▶ [Text for analysis]
☆ ☆ ☆ ☆ ☆

Supergirl, oddly enough, doesn’t seem that concerned with catching these criminals, and in fact spends most of the episode helping Mon-El secure an internship at CatCo (more on that later). Lena Luthor then pays a personal visit to Kara’s apartment to invite her to a big gala event. She also invites Supergirl to the gala for protection, because it’s sure to be a target for those same criminals with the alien ray guns. This of course is a big ruh-roh moment for Kara, because how can both Kara and Supergirl attend the same event?
At the gala, we get so-so comedy as Kara rapidly changes back and forth between Kara and Supergirl to fool Lena, in what must certainly be a shout-out to Superman/Clark having a double date with Lois and Mariel Hemingway in Superman IV (after they borrowed the peanut-flicking bit from III, I’ll just assume every episode of this show contains a tribute to at least one terrible Superman movie).
The gala event is of course attacked by the robbers with the alien laser guns, and Supergirl is there to fight them, but unbeknownst to her, this was really a trap laid by Lena, and she’s invented some kind of EMP pulse-generating device that destroys all the alien weaponry. The robbers are taken into custody, but before they can talk, Dr. Brenda Strong remotely activates a device in their brains that causes them to instantly drop dead.

☆ ☆ ☆ ☆ ☆

▶ [Material shown]

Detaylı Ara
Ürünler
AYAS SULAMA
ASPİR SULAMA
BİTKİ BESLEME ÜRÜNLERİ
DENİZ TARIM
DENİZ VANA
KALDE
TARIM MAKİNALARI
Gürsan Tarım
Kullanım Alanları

☆ ☆ ☆ ☆ ☆

▶ [Your objective]
Copy the Supergirl recap word for word, in full. Rely solely on the Supergirl recap, not on any of the lines.

▶ [Solution]
Supergirl, oddly enough, doesn’t seem that concerned with catching these criminals, and in fact spends most of the episode helping Mon-El secure an internship at CatCo (more on that later). Lena Luthor then pays a personal visit to Kara’s apartment to invite her to a big gala event. She also invites Supergirl to the gala for protection, because it’s sure to be a target for those same criminals with the alien ray guns. This of course is a big ruh-roh moment for Kara, because how can both Kara and Supergirl attend the same event?
At the gala, we get so-so comedy as Kara rapidly changes back and forth between Kara and Supergirl to fool Lena, in what must certainly be a shout-out to Superman/Clark having a double date with Lois and Mariel Hemingway in Superman IV (after they borrowed the peanut-flicking bit from III, I’ll just assume every episode of this show contains a tribute to at least one terrible Superman movie).
The gala event is of course attacked by the robbers with the alien laser guns, and Supergirl is there to fight them, but unbeknownst to her, this was really a trap laid by Lena, and she’s invented some kind of EMP pulse-generating device that destroys all the alien weaponry. The robbers are taken into custody, but before they can talk, Dr. Brenda Strong remotely activates a device in their brains that causes them to instantly drop dead.